Streaming popular music playlists hurts income for small artists
When music fans listen to their favorite album, there’s a certain satisfaction in knowing that they’ve paid for the music they love – they’re giving back to the artists who made it.
That’s not the case on music streaming platforms, where artists don’t receive a flat fee when you stream their songs or albums. Instead, your subscription fees go into a big pot which is then split between each artist on the platform based on their share of overall streams. You can think of the payout pot as a pie chart: the size of an artist’s revenue bracket is determined by the number of streams they receive relative to their fellow artists.
This may seem like a fair way to distribute music streaming revenue. If Rihanna gets 1% of all streams on Spotify, it’s fair that she gets 1% of subscription revenue. But this system, called the prorated payment model, starts to look unfair when the effects of curated playlists are taken into account.
Popular playlists are streamed repeatedly by millions of people, making up around a third of all streams on platforms like Spotify – a third of the pie pro rata. Since the third of the streaming pie accounted for by playlists consists primarily of the world’s most prominent musicians, the effect of playlists is to enlarge the slices enjoyed by bigger artists at the expense of bigger artists. small, which see their small slices shrink further.
This uneven playing field was the subject of our recent Spotify playlist survey, conducted with royalty expert Daniel Antal. We’ve found that playlists don’t just benefit top artists, but playlist curators can unfairly favor these artists, influenced by the bargaining power of the major music labels that manage them.
Over the past few years, music streaming has become the dominant form of music distribution worldwide. Today, streaming accounts for more than half of the world’s recorded music revenue.
Globally, nearly four out of five listeners use Spotify, Apple Music, Amazon, Tencent or YouTube. Some of the music listeners encounter on these platforms is the result of a targeted search for a specific artist or album, but many people simply choose to rely on a playlist of some sort to put together their musical regime.
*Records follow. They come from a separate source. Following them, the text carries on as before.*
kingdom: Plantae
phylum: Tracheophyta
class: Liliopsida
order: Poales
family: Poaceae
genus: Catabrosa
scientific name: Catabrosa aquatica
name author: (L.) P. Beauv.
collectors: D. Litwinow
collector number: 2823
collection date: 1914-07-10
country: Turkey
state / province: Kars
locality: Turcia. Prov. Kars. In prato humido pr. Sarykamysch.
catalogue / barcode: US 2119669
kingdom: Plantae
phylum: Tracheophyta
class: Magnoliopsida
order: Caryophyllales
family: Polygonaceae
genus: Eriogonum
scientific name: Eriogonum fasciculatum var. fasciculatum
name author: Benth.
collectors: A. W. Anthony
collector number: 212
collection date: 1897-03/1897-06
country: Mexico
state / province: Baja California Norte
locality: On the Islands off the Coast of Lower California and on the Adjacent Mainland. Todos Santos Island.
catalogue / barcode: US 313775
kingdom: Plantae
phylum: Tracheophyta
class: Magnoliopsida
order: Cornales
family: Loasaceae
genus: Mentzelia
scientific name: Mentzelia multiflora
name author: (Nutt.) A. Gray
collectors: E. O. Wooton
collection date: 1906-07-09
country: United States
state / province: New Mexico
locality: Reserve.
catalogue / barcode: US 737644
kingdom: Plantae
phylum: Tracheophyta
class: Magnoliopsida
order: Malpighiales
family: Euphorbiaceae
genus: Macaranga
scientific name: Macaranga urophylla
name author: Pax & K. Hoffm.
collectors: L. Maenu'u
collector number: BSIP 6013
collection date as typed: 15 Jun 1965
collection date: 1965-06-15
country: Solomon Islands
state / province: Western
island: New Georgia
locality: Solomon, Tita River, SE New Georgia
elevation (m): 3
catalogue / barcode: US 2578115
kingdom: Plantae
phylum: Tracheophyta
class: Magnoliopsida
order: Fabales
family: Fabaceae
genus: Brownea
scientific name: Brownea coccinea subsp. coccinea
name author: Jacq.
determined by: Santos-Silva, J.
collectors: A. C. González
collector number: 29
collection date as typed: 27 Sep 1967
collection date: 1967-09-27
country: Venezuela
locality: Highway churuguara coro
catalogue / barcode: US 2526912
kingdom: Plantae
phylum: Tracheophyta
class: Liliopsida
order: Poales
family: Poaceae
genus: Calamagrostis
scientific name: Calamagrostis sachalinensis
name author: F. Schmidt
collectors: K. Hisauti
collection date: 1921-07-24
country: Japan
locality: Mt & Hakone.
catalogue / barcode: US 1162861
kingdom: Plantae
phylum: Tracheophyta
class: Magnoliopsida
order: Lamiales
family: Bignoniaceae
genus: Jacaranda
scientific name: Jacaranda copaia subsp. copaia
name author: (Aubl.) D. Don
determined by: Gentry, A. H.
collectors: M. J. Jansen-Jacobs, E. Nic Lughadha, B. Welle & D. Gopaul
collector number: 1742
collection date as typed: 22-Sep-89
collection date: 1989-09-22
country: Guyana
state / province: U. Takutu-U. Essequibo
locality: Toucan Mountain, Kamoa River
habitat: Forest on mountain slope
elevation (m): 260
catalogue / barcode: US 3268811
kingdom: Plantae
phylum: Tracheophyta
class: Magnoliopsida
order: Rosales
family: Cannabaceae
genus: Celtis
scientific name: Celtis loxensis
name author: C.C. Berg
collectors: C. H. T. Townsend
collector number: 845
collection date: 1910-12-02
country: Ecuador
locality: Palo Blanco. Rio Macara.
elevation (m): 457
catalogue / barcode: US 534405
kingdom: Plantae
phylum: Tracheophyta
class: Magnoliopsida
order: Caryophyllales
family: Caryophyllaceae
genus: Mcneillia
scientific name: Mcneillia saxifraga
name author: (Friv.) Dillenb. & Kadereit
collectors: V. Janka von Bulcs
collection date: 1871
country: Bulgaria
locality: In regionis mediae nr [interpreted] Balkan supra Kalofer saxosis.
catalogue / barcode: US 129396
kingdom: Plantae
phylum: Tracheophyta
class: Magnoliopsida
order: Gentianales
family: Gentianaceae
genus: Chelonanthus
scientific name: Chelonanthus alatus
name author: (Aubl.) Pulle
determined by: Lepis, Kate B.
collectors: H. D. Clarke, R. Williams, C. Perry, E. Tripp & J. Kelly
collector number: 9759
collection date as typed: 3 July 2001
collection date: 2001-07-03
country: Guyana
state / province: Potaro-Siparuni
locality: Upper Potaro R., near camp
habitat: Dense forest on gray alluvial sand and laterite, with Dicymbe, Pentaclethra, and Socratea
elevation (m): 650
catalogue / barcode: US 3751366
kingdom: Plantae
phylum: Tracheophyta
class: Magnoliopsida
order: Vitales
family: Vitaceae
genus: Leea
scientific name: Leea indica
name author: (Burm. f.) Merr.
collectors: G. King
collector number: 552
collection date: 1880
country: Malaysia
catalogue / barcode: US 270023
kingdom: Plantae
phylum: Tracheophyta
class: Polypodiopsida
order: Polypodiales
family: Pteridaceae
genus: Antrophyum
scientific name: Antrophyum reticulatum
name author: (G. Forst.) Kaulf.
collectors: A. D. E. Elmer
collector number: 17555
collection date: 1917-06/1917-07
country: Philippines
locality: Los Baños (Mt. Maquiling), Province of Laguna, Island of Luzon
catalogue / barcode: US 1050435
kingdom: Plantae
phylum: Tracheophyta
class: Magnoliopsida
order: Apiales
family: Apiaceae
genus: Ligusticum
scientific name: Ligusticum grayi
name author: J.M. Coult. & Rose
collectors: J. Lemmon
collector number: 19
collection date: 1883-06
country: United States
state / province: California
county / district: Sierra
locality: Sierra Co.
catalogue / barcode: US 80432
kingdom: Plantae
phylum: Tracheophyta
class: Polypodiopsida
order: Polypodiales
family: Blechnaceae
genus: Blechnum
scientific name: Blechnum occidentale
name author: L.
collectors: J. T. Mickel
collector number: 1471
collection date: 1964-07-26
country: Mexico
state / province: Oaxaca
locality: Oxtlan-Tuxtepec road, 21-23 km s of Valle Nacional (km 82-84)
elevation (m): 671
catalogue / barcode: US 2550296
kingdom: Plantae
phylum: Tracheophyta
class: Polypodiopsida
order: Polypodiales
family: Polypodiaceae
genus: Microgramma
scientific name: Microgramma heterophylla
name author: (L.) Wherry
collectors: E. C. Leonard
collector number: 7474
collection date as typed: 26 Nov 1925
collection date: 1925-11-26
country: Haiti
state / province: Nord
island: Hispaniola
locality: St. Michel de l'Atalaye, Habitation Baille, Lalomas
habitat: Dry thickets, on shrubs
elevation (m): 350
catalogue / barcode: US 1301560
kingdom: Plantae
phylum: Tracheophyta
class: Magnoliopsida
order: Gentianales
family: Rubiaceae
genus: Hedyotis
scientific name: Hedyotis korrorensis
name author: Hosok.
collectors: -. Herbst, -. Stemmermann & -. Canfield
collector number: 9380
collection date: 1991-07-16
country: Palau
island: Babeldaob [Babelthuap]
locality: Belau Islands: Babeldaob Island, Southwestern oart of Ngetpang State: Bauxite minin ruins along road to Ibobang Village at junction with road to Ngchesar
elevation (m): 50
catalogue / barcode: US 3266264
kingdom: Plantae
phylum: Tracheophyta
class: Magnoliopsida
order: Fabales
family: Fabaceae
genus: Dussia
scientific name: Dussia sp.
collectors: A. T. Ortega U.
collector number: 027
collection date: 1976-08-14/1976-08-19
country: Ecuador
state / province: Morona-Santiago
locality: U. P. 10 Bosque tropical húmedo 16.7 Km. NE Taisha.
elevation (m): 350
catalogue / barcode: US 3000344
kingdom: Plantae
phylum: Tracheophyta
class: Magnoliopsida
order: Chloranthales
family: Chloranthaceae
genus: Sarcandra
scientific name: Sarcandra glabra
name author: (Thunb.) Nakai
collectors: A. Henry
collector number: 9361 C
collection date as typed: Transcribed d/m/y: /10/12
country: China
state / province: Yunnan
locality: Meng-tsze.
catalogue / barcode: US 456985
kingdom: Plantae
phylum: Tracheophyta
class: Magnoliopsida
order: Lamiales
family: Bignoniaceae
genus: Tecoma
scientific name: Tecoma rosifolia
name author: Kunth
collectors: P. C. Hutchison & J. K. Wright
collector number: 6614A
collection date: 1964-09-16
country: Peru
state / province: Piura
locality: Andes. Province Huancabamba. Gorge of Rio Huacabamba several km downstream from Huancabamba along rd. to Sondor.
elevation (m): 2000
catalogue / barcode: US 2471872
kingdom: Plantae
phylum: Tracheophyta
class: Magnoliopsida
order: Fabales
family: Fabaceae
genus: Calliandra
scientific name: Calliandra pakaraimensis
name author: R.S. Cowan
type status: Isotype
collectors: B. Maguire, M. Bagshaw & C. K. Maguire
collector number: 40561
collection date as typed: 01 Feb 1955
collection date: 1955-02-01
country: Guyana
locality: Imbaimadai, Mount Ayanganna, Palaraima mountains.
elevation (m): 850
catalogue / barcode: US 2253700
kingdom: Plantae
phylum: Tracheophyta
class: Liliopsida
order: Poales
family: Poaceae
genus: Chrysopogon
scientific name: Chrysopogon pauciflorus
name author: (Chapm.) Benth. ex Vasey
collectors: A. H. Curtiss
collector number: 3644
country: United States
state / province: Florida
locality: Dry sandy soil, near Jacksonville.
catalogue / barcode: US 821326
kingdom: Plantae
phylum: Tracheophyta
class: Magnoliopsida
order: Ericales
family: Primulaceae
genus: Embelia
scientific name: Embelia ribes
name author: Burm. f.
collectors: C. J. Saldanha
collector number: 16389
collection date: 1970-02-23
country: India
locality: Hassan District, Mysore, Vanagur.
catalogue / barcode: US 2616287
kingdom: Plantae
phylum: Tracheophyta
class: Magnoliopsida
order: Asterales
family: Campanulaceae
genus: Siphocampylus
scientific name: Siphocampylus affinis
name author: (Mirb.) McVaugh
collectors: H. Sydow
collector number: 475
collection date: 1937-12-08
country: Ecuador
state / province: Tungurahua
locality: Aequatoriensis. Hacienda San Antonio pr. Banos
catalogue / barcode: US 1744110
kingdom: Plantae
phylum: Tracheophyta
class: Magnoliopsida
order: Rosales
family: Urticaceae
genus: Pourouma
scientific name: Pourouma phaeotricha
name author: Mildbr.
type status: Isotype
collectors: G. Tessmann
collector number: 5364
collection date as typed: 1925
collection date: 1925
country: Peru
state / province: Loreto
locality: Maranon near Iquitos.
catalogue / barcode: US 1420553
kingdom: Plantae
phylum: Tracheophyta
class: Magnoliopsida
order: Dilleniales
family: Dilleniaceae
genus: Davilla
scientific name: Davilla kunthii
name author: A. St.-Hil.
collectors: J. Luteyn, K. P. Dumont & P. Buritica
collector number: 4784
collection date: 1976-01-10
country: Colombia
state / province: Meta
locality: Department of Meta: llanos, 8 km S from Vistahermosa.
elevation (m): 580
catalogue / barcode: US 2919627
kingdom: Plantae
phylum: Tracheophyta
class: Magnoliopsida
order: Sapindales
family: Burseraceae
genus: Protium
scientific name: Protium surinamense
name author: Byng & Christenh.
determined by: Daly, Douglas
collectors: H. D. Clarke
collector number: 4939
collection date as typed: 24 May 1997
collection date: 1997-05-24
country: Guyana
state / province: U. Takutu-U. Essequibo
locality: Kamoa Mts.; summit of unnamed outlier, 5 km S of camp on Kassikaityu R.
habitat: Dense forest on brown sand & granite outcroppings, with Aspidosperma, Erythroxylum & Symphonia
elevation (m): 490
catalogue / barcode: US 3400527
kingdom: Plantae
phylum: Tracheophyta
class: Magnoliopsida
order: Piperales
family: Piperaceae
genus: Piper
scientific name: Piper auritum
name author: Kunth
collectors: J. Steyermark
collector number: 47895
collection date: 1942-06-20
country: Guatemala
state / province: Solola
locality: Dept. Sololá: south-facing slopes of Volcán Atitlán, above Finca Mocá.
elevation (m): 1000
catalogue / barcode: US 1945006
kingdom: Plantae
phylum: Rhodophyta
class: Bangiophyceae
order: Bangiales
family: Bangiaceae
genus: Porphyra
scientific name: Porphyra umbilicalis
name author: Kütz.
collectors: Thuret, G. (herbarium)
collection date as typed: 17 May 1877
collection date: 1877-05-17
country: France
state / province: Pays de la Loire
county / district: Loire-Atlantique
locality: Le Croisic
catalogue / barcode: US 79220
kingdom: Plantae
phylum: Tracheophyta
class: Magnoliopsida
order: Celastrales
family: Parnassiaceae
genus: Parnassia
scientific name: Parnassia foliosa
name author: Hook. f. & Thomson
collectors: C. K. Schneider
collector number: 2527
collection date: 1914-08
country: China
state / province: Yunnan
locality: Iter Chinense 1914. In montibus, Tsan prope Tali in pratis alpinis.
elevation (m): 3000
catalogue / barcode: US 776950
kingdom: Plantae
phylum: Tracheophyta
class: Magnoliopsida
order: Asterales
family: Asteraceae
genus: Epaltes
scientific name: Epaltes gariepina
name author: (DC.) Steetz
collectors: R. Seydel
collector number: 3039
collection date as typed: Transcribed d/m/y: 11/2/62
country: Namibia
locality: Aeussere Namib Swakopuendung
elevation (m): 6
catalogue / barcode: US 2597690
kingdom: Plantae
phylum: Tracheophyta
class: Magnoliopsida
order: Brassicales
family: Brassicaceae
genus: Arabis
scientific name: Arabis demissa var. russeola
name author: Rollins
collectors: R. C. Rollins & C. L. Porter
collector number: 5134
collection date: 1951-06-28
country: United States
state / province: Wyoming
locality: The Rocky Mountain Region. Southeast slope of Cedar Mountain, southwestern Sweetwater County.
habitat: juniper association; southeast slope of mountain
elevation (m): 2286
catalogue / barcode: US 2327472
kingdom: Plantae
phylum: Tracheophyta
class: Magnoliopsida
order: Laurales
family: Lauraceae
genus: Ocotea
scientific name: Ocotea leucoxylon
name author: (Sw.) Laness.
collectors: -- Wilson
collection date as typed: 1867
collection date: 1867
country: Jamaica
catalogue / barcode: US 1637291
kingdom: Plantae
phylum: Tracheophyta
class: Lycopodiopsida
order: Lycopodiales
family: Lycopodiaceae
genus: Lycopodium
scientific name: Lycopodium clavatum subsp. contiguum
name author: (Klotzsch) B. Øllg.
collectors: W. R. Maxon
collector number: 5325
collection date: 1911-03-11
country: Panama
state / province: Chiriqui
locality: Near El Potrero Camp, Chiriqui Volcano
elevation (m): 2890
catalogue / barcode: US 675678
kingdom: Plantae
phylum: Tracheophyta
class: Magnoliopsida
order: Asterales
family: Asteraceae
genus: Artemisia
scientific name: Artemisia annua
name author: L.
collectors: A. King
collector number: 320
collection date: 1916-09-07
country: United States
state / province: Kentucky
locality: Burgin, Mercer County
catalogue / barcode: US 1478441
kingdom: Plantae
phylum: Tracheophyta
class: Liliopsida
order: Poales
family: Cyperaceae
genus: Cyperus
The biggest playlists on Spotify are curated by the platform’s publishers, attracting millions of regular listeners. As an artist, being on one of the top playlists is like hitting the jackpot: your streams will skyrocket and your slice of the pie will increase.
There are over 4 billion playlists on Spotify, but those that make up the top 100 attract a quarter of all playlist subscribers. Our research found that 81% of the songs in these Spotify Top 100 Playlists are major label recordings. A 2018 study found that inclusion on a top playlist with 18.5 million subscribers boosts an artist’s streams by nearly 20 million and results in a payout of at least $116,000 US (£84,500).
Naturally, artists, record labels, and their distribution partners are all interested in maximizing the streams their songs receive and, therefore, the revenue they can pocket. Getting into top playlists is a smart way to do this, but with around 60,000 new songs uploaded every day on Spotify alone, it’s no trivial task.
Major record labels, with their huge catalog of current and past music as bargaining chips, are in a strong position to negotiate preferential access to playlists. Their bargaining power is further enhanced by the minimum payment guarantees they include in their contracts with streaming platforms, and the stakes they hold in some of them. Major labels also have their own great playlists, such as Filtr and Topsify, which further improves playlist access for their artists.
As a result, our analysis of Spotify data suggests that artists from independent labels get less than their fair share of access to the most popular playlists. And under the pro-rata system, that means smaller artists see their streaming revenue cut even further, especially by heavy users, such as pubs and cafes, which constantly stream popular playlists throughout. of the day.
Earlier this year, musicians staged a series of global protests outside Spotify’s offices. One of their demands was that Spotify move to a “user-centric” payment model.
Toronto demands #JusticeAtSpotify https://t.co/E10iCcSwI3
— Union of Musicians and Related Workers (@UMAW_) March 16, 2021
This is a system we highly recommend, as it would see the royalties generated from your subscription split simply among the artists you choose to listen to. Available evidence suggests that a move towards user-centric payments would benefit local and national artists who cater to more specialized tastes, redistributing that money from more international and mainstream stars.
In the UK, the Department for Digital, Culture, Media and Sport has formed a committee to assess whether the music streaming economy is fair for all artists. Our study is one of the submissions to help the committee plan the way forward for music streaming in the UK.
In a world affected by the pandemic, where live music is almost completely (although hopefully temporarily) eradicated, streaming music is an important source of income for musicians. But if labels and independent artists are left without a sufficient piece of the pie, it threatens the wonderful diversity of music we currently have access to on demand, wherever we are in the world.
This article by Peter Ormosi, Associate Professor of Competition Economics, University of East Anglia and Amelia Fletcher, Professor of Competition Policy, University of East Anglia, is republished from The Conversation under a Creative Commons license. Read the original article.